Hello data delvers! It's been some time but I'm back with more delves! In the time since my previous delve the landscape for local llm development has already shifted quite a bit so I want to come back with a refreshed setup guide!

llama.cpp

I recently read an opinion piece by Zetaphor around the history of Ollama which I found quite compelling, as a result I resolved to shift my local setup to llama.cpp which thankfully was not all that complicated.

To get started, use your installer of choice to install llama.cpp on your machine.

winget install llama.cpp

Note

Since I use WSL as my primary dev environment I will be installing llama.cpp on Windows with winget and then connecting to WSL over a local network. This ensures that the model will have full access to all of my system RAM and GPU memory.

Even More LLMs

Since we are now using llama.cpp we have full access to the enormous library of models available on Hugging Face, since our last delve, some of the new models that have come out are:

Qwen3.6 - Positioned as the specialist for agentic, repository-level coding, this model series (27B dense / 35B MoE) from Alibaba differentiates itself by natively preserving its internal reasoning context across multi-turn conversations, preventing the cognitive degradation often seen in iterative development cycles.
Gemma 4 - Designed for extreme intelligence-per-parameter efficiency across diverse hardware, this multimodal family from Google spans from light on-device models up to a 31B dense variant, using per-layer embeddings to keep memory usage low while matching the knowledge footprint of much heavier models
Mistral Medium 3.5 - Serves as the high-capacity, unified enterprise engine (128B dense) that merges previously separate chat, math, and code architectures into one powerhouse; unlike the other two, it features configurable test-time compute, allowing you to scale its reasoning effort up for heavy asynchronous agent workflows or down for rapid-fire chat.

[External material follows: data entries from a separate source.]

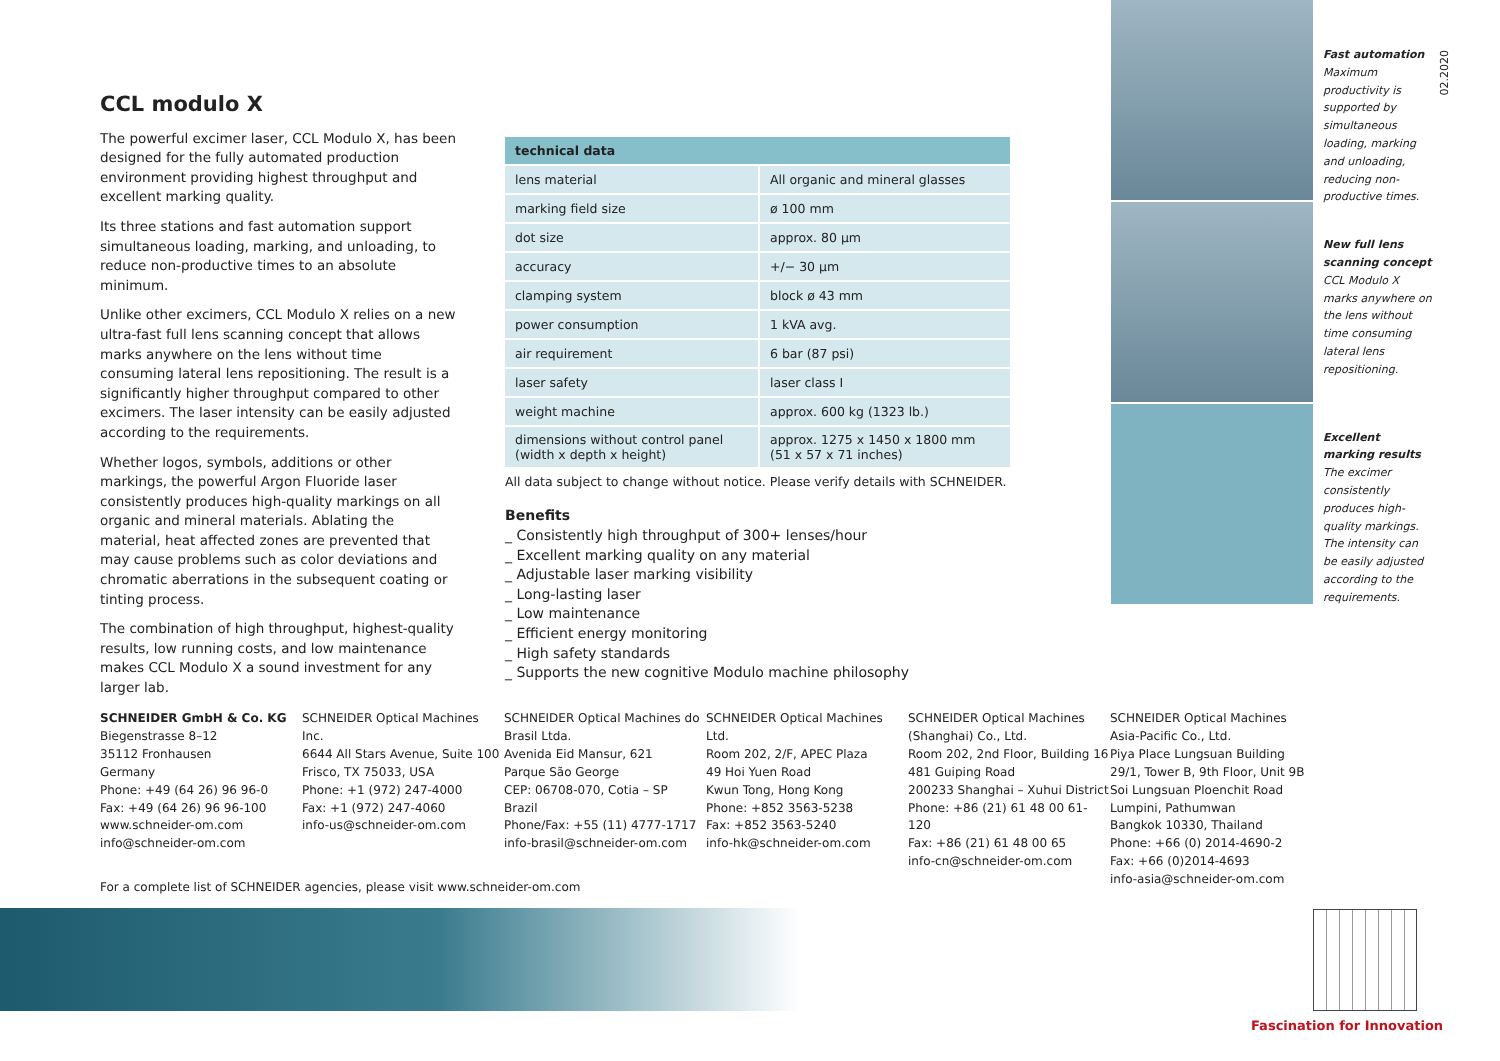CCL modulo X
The powerful excimer laser, CCL Modulo X, has been designed for the fully automated production environment providing highest throughput and excellent marking quality.
Its three stations and fast automation support simultaneous loading, marking, and unloading, to reduce non-productive times to an absolute minimum.
Unlike other excimers, CCL Modulo X relies on a new ultra-fast full lens scanning concept that allows marks anywhere on the lens without time consuming lateral lens repositioning. The result is a significantly higher throughput compared to other excimers. The laser intensity can be easily adjusted according to the requirements.
Whether logos, symbols, additions or other markings, the powerful Argon Fluoride laser consistently produces high-quality markings on all organic and mineral materials. Ablating the material, heat affected zones are prevented that may cause problems such as color deviations and chromatic aberrations in the subsequent coating or tinting process.
The combination of high throughput, highest-quality results, low running costs, and low maintenance makes CCL Modulo X a sound investment for any larger lab.
| technical data | |
| --- | --- |
| lens material | All organic and mineral glasses |
| marking field size | ø 100 mm |
| dot size | approx. 80 µm |
| accuracy | +/− 30 µm |
| clamping system | block ø 43 mm |
| power consumption | 1 kVA avg. |
| air requirement | 6 bar (87 psi) |
| laser safety | laser class I |
| weight machine | approx. 600 kg (1323 lb.) |
| dimensions without control panel (width x depth x height) | approx. 1275 x 1450 x 1800 mm (51 x 57 x 71 inches) |
All data subject to change without notice. Please verify details with SCHNEIDER.
Benefits
_ Consistently high throughput of 300+ lenses/hour
_ Excellent marking quality on any material
_ Adjustable laser marking visibility
_ Long-lasting laser
_ Low maintenance
_ Efficient energy monitoring
_ High safety standards
_ Supports the new cognitive Modulo machine philosophy
Fast automation
Maximum productivity is supported by simultaneous loading, marking and unloading, reducing non-productive times.
New full lens scanning concept
CCL Modulo X marks anywhere on the lens without time consuming lateral lens repositioning.
Excellent marking results
The excimer consistently produces high-quality markings. The intensity can be easily adjusted according to the requirements.
02.2020
SCHNEIDER GmbH & Co. KG
Biegenstrasse 8–12
35112 Fronhausen
Germany
Phone: +49 (64 26) 96 96-0
Fax: +49 (64 26) 96 96-100
www.schneider-om.com
info@schneider-om.com
SCHNEIDER Optical Machines Inc.
6644 All Stars Avenue, Suite 100
Frisco, TX 75033, USA
Phone: +1 (972) 247-4000
Fax: +1 (972) 247-4060
info-us@schneider-om.com
SCHNEIDER Optical Machines do Brasil Ltda.
Avenida Eid Mansur, 621
Parque São George
CEP: 06708-070, Cotia – SP
Brazil
Phone/Fax: +55 (11) 4777-1717
info-brasil@schneider-om.com
SCHNEIDER Optical Machines Ltd.
Room 202, 2/F, APEC Plaza
49 Hoi Yuen Road
Kwun Tong, Hong Kong
Phone: +852 3563-5238
Fax: +852 3563-5240
info-hk@schneider-om.com
SCHNEIDER Optical Machines (Shanghai) Co., Ltd.
Room 202, 2nd Floor, Building 16
481 Guiping Road
200233 Shanghai – Xuhui District
Phone: +86 (21) 61 48 00 61-120
Fax: +86 (21) 61 48 00 65
info-cn@schneider-om.com
SCHNEIDER Optical Machines Asia-Pacific Co., Ltd.
Piya Place Lungsuan Building
29/1, Tower B, 9th Floor, Unit 9B
Soi Lungsuan Ploenchit Road
Lumpini, Pathumwan
Bangkok 10330, Thailand
Phone: +66 (0) 2014-4690-2
Fax: +66 (0)2014-4693
info-asia@schneider-om.com
For a complete list of SCHNEIDER agencies, please visit www.schneider-om.com
Fascination for Innovation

Now if that all sounded like AI-generated, uninterpretable jargon, that's because it was! In practice, I recommend reading up on each of the current models on resources such as r/LocalLLM to get a feel for what the community finds each model useful for.

After doing some of my own research I decided to select the Gemma4 family of models for my current setup.

Community For The Win!

One of the best parts about the Hugging Face community is that individuals often release optimized versions of models for specific tasks. For example, Yuxin Lu has created fine-tuned variants of the Gemma 4 12B model specifically for coding which you can grab here!

Warning

I'd be sure to do your own research before using community models to ensure they are safe.

Quant Selection

One of the best ways to fit a large model on your local device is to use quantization. When a model is trained, its weights are saved in a high-precision format, typically BF16 or FP16 (16-bit floating-point numbers). Quantization compresses these weights into lower-bit integers (such as 4-bit, 6-bit, or 8-bit).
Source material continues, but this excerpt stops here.